この記事では、緑内障の通院間隔がどのように決まるのか、患者さんの立場で分かりやすく解説します。
通院間隔は患者さんごとに異なります
緑内障の通院間隔は、一律ではありません。
患者さんの病状、進行リスク、治療内容などによって、数週間ごとから半年ごとまで、個別に設定されます。
通院間隔を決める主な要因
① 緑内障の進行度
- 初期: 視野障害が軽度の場合、3〜6ヶ月ごとが一般的
- 中期〜進行期: 視野障害が進んでいる場合、1〜3ヶ月ごとが多い
進行している場合、より頻繁に検査を行い、治療の効果を確認する必要があります。
② 眼圧のコントロール状況
- 眼圧が安定している → 通院間隔を長くできる場合がある
- 眼圧が不安定、または目標眼圧に達していない → 短い間隔でフォロー
③ 進行リスクの高さ
以下のような場合、進行リスクが高いと判断され、通院間隔が短くなることがあります。
- 若年での発症(進行期間が長い)
- 視野障害の進行速度が速い
- 眼圧が高い
- 視神経の状態が不良
④ 治療内容の変更時
点眼薬を変更した直後や、レーザー治療・手術の後は、効果や副作用を確認するため、一時的に通院間隔が短くなります。
⑤ 検査の種類
- 眼圧測定・診察: 毎回
- 視野検査: 通常3〜6ヶ月ごと(病状により異なる)
- OCT検査: 通常6ヶ月〜1年ごと(病状により異なる)
これらの検査スケジュールに合わせて、通院間隔が設定されます。
視野検査の頻度
視野検査は、進行の有無を判断する重要な検査です。主治医が「次は視野検査をしましょう」と言った場合、できるだけその時期に受診するようにしましょう。
なぜ定期的な通院が重要なのか?
① 進行の早期発見
緑内障は自覚症状が出にくいため、定期検査でしか進行を確認できません。
② 治療効果の確認
点眼薬が効いているか、眼圧が十分に下がっているかを確認します。
③ 治療方針の見直し
進行が見られる場合、治療を強化する必要があります。
通院が途絶えるリスク
「見え方に変化がないから大丈夫」と自己判断で通院をやめてしまうと、気づかないうちに視野障害が進行してしまう恐れがあります。
通院間隔が長い=軽症、とは限らない
「通院間隔が長い=軽症」「短い=重症」とは必ずしも言えません。
例えば、初期でも進行リスクが高いと判断されれば短い間隔でフォローすることがありますし、 逆に進行期でも眼圧が安定していれば、検査のタイミングに合わせて3ヶ月ごとになることもあります。
まとめ:通院間隔は主治医と相談を
- 通院間隔は患者さんごとに異なる
- 病状、眼圧、進行リスクなどで決まる
- 定期検査は進行を見逃さないために重要
- 通院間隔について疑問があれば、主治医に確認を
「なぜこの間隔なのか」と疑問に思ったら、遠慮せず主治医に聞いてみてください。理解が深まることで、治療への安心感も増すはずです。
医療免責事項
本サイトは、緑内障についての一般的な情報を分かりやすくお伝えすることを目的としたものです。

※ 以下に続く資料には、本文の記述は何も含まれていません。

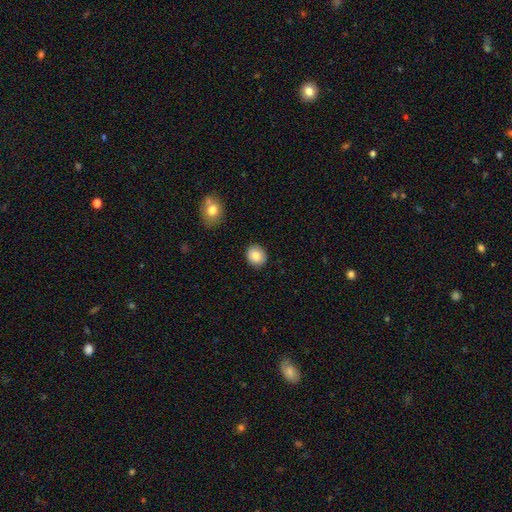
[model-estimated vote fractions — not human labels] This appears to be a smooth galaxy with no disk features (85%) that is round (78%). Merging: none (90%).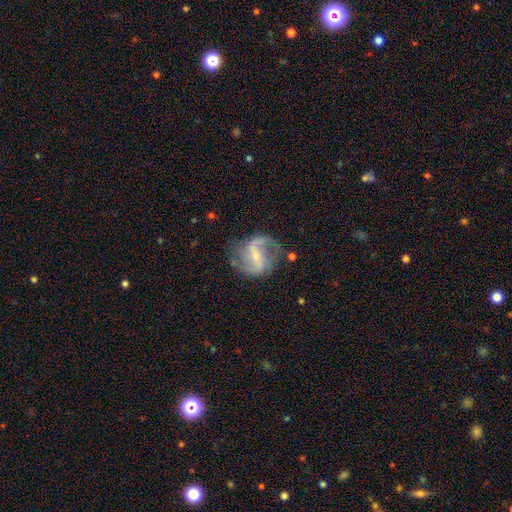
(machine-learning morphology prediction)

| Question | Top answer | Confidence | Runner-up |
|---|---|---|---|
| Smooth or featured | featured or disk | 85% | smooth (8%) |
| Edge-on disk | no | 97% | yes (3%) |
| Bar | weak | 44% | strong (40%) |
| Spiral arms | yes | 94% | no (6%) |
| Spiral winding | loose | 54% | medium (37%) |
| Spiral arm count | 2 | 87% | 1 (4%) |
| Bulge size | small | 65% | moderate (22%) |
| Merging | none | 68% | minor disturbance (18%) |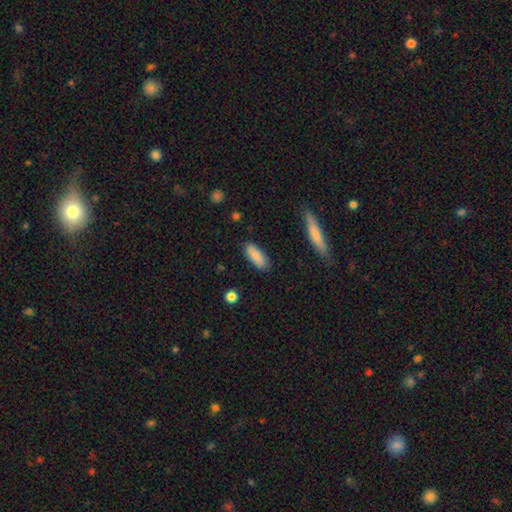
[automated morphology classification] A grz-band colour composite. It shows a smooth galaxy with no disk features (87%) that is in between round and cigar-shaped (69%). Merging: none (85%).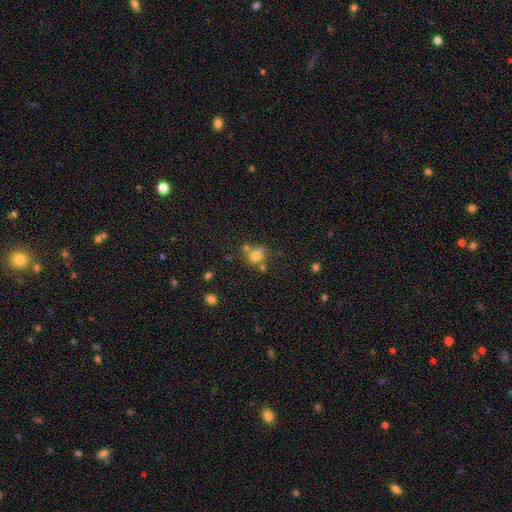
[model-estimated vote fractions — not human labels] This is likely a smooth galaxy (69%). How rounded: likely round (76%). Merging: possibly none (47%).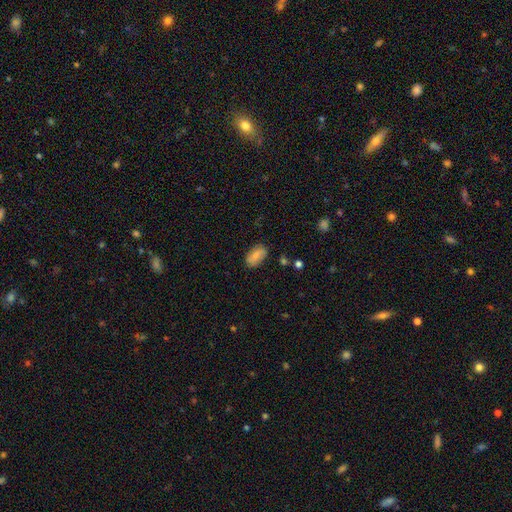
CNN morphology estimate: Smooth or featured?
  - smooth: 71% *
  - featured or disk: 21%
  - star or artifact: 8%
How rounded?
  - in between: 91% *
  - round: 6%
  - cigar-shaped: 3%
Merging?
  - none: 79% *
  - minor disturbance: 16%
  - major disturbance: 4%
  - merger: 2%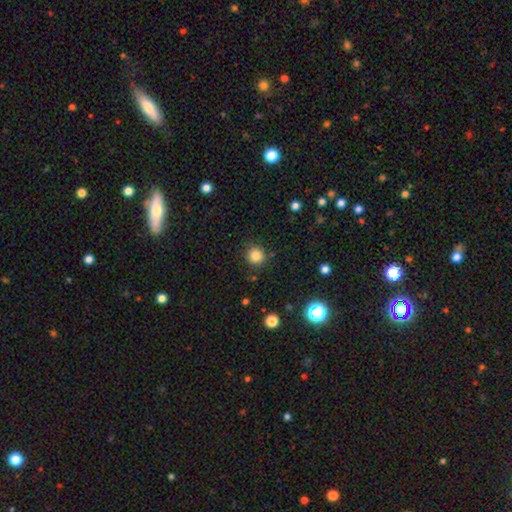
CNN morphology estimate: A smooth galaxy with no disk features (82%) that is round (92%). Merging: none (86%).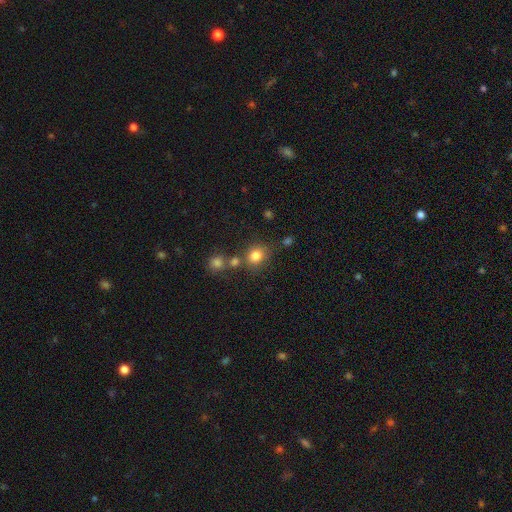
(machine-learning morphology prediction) The model was most divided on "how rounded": round: 71%, in between: 28%, cigar-shaped: 1%. More confident: smooth or featured — smooth (81%); merging — none (67%).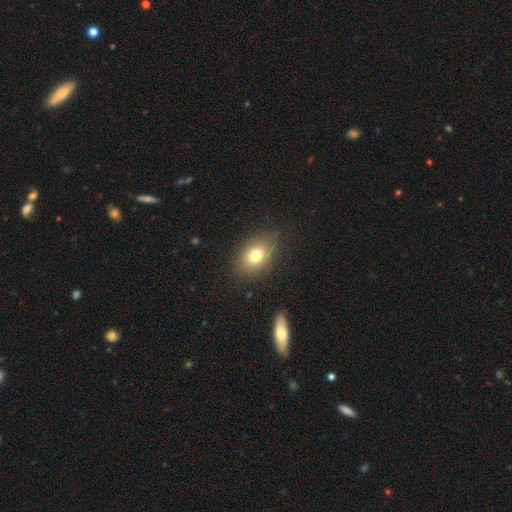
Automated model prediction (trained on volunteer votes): Smooth or featured: smooth — 77% (featured or disk — 12%)
How rounded: in between — 72% (round — 27%)
Merging: none — 85% (minor disturbance — 10%)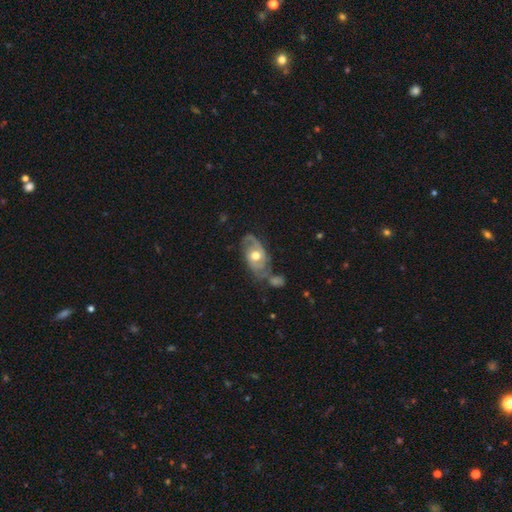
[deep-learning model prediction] Smooth or featured? featured or disk (75%)
Edge-on disk? no (94%)
Bar? no (73%)
Spiral arms? yes (83%)
Spiral winding? tight (40%, tied with medium)
Spiral arm count? 2 (72%)
Bulge size? moderate (74%)
Merging? none (47%)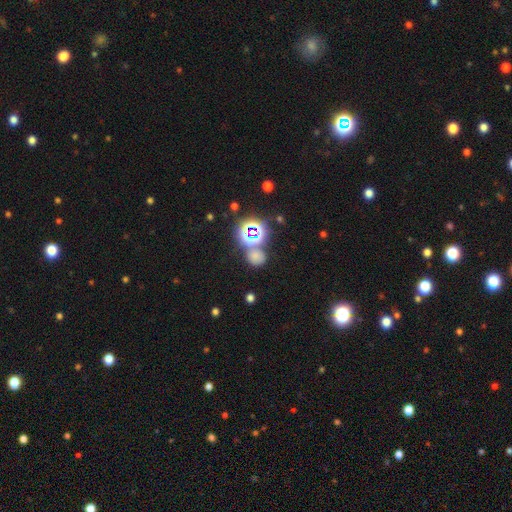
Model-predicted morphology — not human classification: The model was most divided on "smooth or featured": smooth: 49%, star or artifact: 43%, featured or disk: 8%. More confident: merging — none (66%).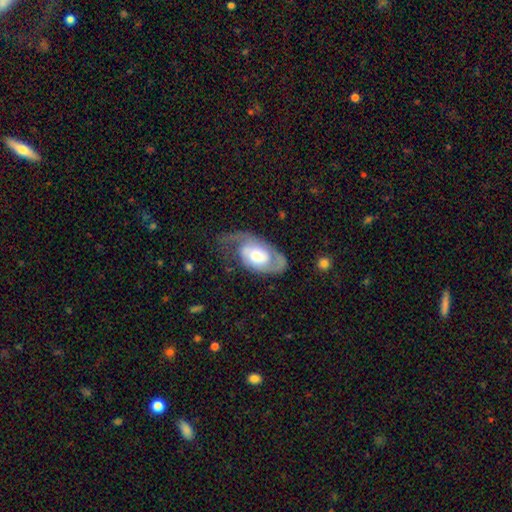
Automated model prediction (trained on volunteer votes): smooth_or_featured: featured or disk (p=0.76) [alt: smooth p=0.18]
disk_edge_on: no (p=0.95) [alt: yes p=0.05]
bar: no (p=0.67) [alt: weak p=0.26]
has_spiral_arms: yes (p=0.88) [alt: no p=0.12]
spiral_winding: medium (p=0.41) [alt: tight p=0.36]
spiral_arm_count: 2 (p=0.63) [alt: 1 p=0.22]
bulge_size: moderate (p=0.61) [alt: small p=0.20]
merging: none (p=0.48) [alt: minor disturbance p=0.25]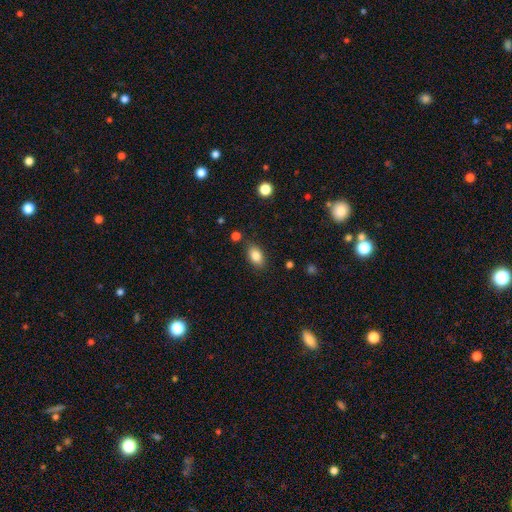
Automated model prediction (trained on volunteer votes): This appears to be a smooth galaxy with no disk features (84%) that is in between round and cigar-shaped (89%). Merging: none (83%).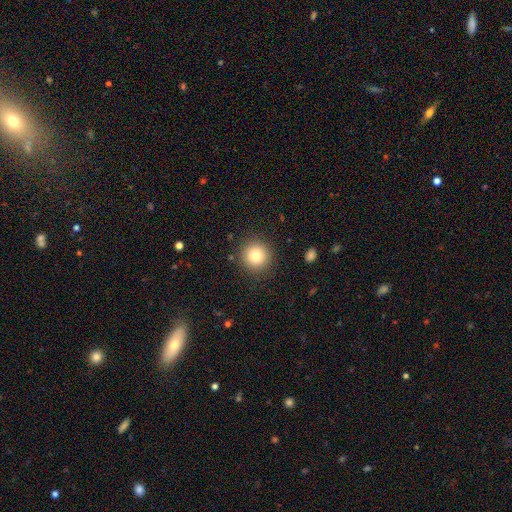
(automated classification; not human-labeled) The model was most divided on "smooth or featured": smooth: 80%, star or artifact: 11%, featured or disk: 9%. More confident: how rounded — round (95%); merging — none (90%).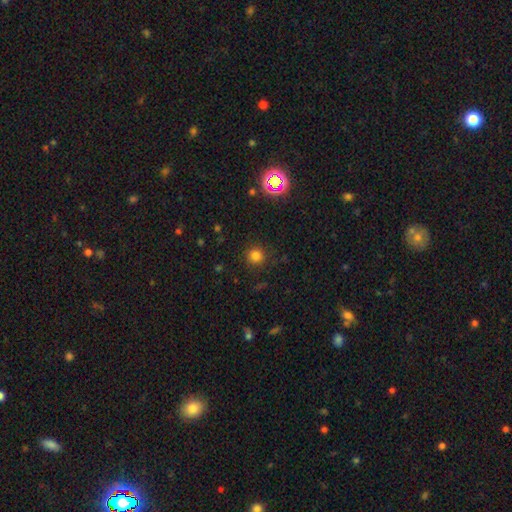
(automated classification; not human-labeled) Q: Smooth or featured?
A: smooth (77%); runner-up: star or artifact (16%)
Q: How rounded?
A: round (93%); runner-up: in between (6%)
Q: Merging?
A: none (87%); runner-up: minor disturbance (8%)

記載されている内容は、個々の患者さんの診断や治療方針を示すものではありません。 実際の診療においては、年齢、病型、進行速度、併存疾患などを踏まえ、主治医が総合的に判断します。
本サイトの内容をもとに治療の変更や自己判断を行わず、必ず主治医と相談のうえでご対応ください。